When designing for HPC in the cloud, a number of principles help you achieve performance efficiency:

  • Design the cluster for the application: Traditional clusters are static and require that the application be designed for the cluster. AWS offers the capability to design the cluster for the application. A one-size-fits-all model is no longer necessary with individual clusters for each application. When running a variety of applications on AWS, a variety of architectures can be used to meet each application’s demands. This allows for the best performance while minimizing cost.

  • Test performance with a meaningful use case: The best method to gauge an HPC application’s performance on a particular architecture is to run a meaningful demonstration of the application itself. An inadvertently small or large demonstration case – one without the expected compute, memory, data transfer, or network traffic –will not provide a meaningful test of application performance on AWS. Although system-specific benchmarks offer an understanding of the underlying compute infrastructure performance, they do not reflect how an application will perform in the aggregate. The AWS pay-as-you-go model makes a proof-of-concept quick and cost-effective.

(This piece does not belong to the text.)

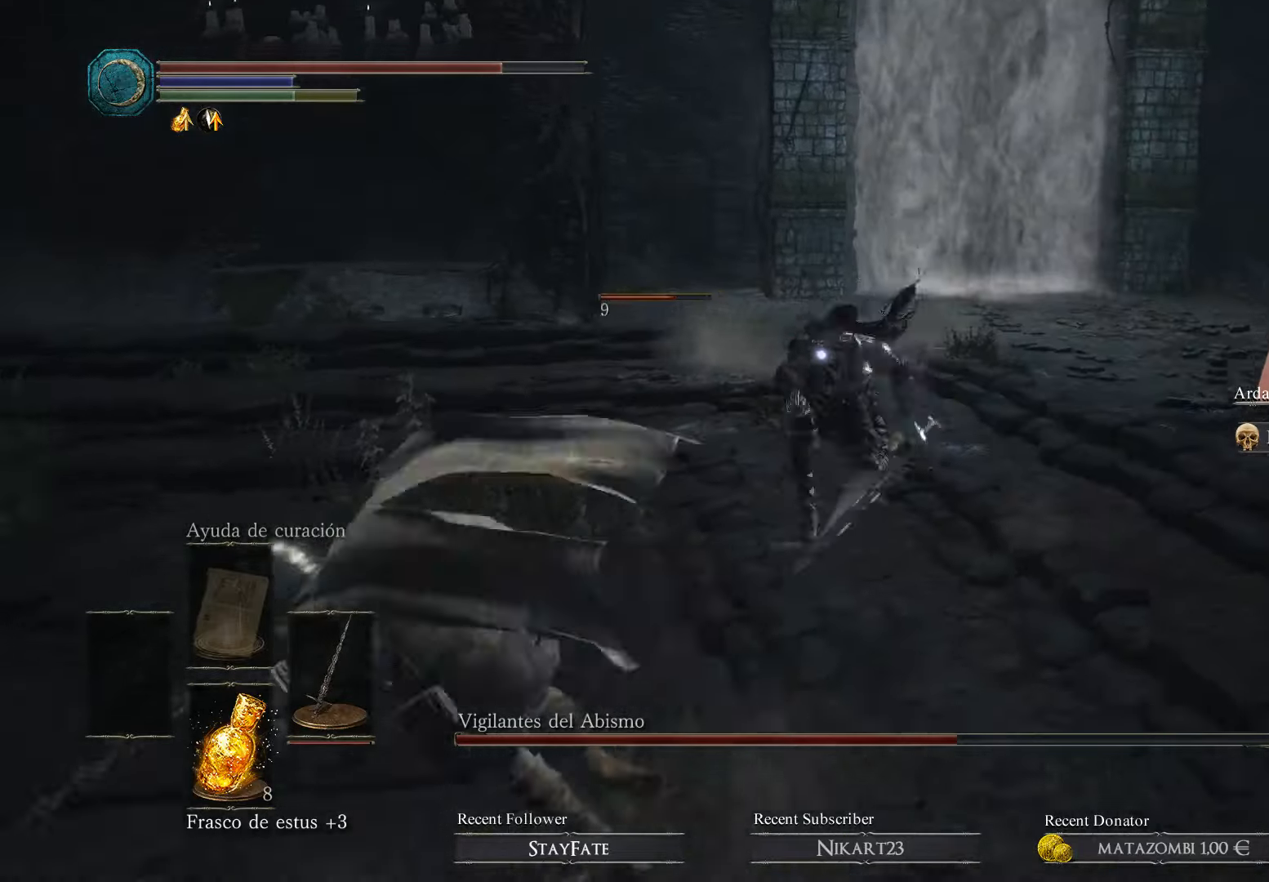
{"buttons": [], "left_stick": "left", "right_stick": "center", "events": []}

  • Use cloud-native architectures where applicable: In the cloud, managed, serverless, and cloud-native architectures remove the need for you to run and maintain servers to carry out traditional compute activities. Cloud-native components for HPC target compute, storage, job orchestration and organization of the data and metadata. The variety of AWS services allows each step in the workload process to be decoupled and optimized for a more performant capability.

  • Experiment often: Virtual and automatable resources allow you to quickly carry out comparative testing using different types of instances, storage, and configurations.